Okay, I’ll give them angels. How about this: Why does it take a ‘Deal with the Devil’ like making you useless for 15 minutes or breaking your equipment to get your flesh back? Am I the only one whose starting to think that the Spirit Rezzers and extremely un-fantastic afterlife may be pointing to another supernatural force other than ‘The Light’? Hmm? Maybe one whose rooting for the opposite team? I dunno… THE BURNING LEGION? I mean, what force for good in the cosmos would have broken my gear and brought me to my knees before sending me back to fight for them? Perhaps they are not as eager to see us suceed as they would like.
Most of this is just a mechanical thing to make death mean something but without brutally punishing the player to the point that they wasted their time. You don’t lose experience, you don’t lose all your fancy epics, and it doesn’t trivialize the nature of failure. You can’t just keep running back out over and over until you killed it without it costing you something. Death provides other mechanically benefits, like ensuring that boundries are maintained in the game environment. No one wants to fall off the edge of Outland and keep falling forever into the endless void of the Twisting Nether. It keeps people from attempting to swim from Kalimdor to the Easter Kingdoms and back. And who doesn’t have fun in Northrend seeing how much of the Frozen Sea they can cut through without going fatigued when traveling along the southern coast?
But it’s those types of mechanics that has resulted in one of the funniest and oddest moments involving the death mechanics of WoW that I’ve ever run into. This was back during one of the world events, I don’t exactly recall which one. But my Blood Elf, Exil, was making her run for Darnassus. I figured instead of messing with the boat, that I would try to swim from the tip of Darkshore to Teldrassil. Unfortunately, you can’t make it. I got fatigued out and figured that much like falling off into the Nether I would find myself back at the graveyard instead of the ghost world. Nope! I was a ghost, running back to my body, which was in the middle of the ocean to a point where you fatigue and die.

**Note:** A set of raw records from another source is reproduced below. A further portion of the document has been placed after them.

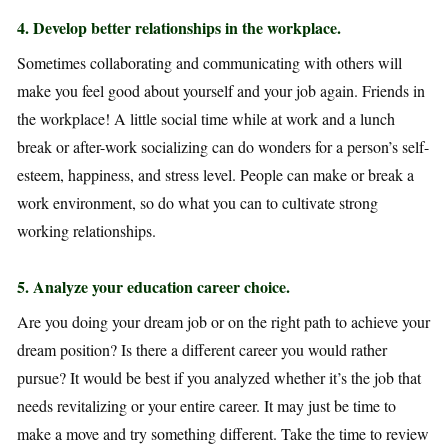
4. D
evelop better relationships in the workplace.
Sometimes collaborating and communicating with others will
make you feel good about yourself and your job again. Friends in
the workplace! A little social time while at work and a lunch
break or after-work socializing can do wonders for a person’s self-
esteem, happiness, and stress level. People can make or break a
work environment, so do what you can to cultivate strong
working relationships.
5
. Analyze your education career choice.
Are you doing your dream job or on the right path to achieve your
dream position? Is there a different career you would rather
pursue? It would be best if you analyzed whether it’s the job that
needs revitalizing or your entire career. It may just be time to
make a move and try something different. Take the time to review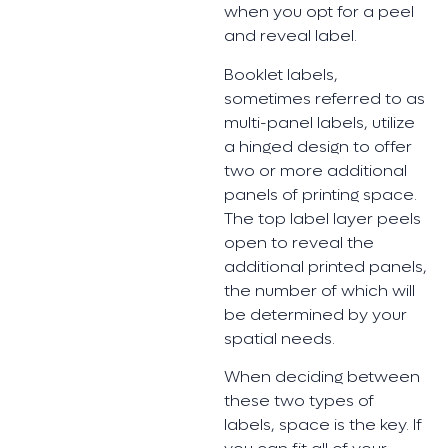
when you opt for a peel
and reveal label.
Booklet labels,
sometimes referred to as
multi-panel labels, utilize
a hinged design to offer
two or more additional
panels of printing space.
The top label layer peels
open to reveal the
additional printed panels,
the number of which will
be determined by your
spatial needs.
When deciding between
these two types of
labels, space is the key. If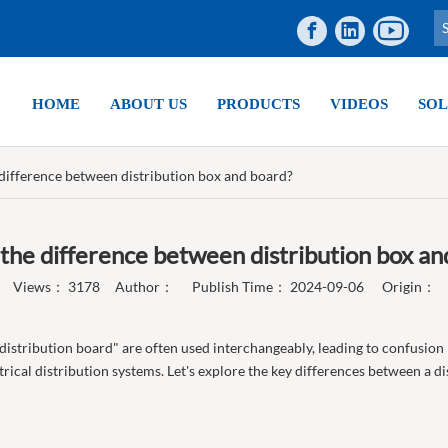
HOME
ABOUT US
PRODUCTS
VIDEOS
SOL
 difference between distribution box and board?
 the difference between distribution box an
Views：
3178
Author： Publish Time： 2024-09-06 Origin：
 "distribution board" are often used interchangeably, leading to confusion
ical distribution systems. Let's explore the key differences between a dis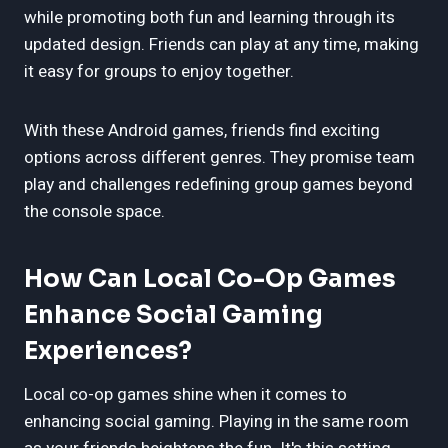
while promoting both fun and learning through its
updated design. Friends can play at any time, making
it easy for groups to enjoy together.
With these Android games, friends find exciting
options across different genres. They promise team
play and challenges redefining group games beyond
the console space.
How Can Local Co-Op Games
Enhance Social Gaming
Experiences?
Local co-op games shine when it comes to
enhancing social gaming. Playing in the same room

This is where the story gets weird, I tried to run back and get my body, and to my surprise my ghost got the fatigue meter. I mean, I’m a ghost. No skin, no bone, and no muscle. What the heck is getting tired? My ethereal form? So I assume that the meter will just run down and then I can keep going to my body with an empty fatigue meter and then hop back in and swim some more. I was wrong. Very wrong. Sixty seconds later and I’m starting at the picture you see before you. A dead ghost. What madness is this? The ghost ran to death? I had to sit there with a slack jaw and stare at the oddity of mechanics and metaphysical implications before me. The best part is that since this is mechanical in nature, it’s completely repeatable. Go ahead, log in and try it sometime.
So there you have it. You don’t need an excorcist to kill a ghost. No need to use silver weapons or cast a complicated spell. Just get them to run. They’ll run so far that they’ll fall down dead. At least I didn’t have to drag 500 pieces of lumber out to the middle of the ocean to resurrect myself.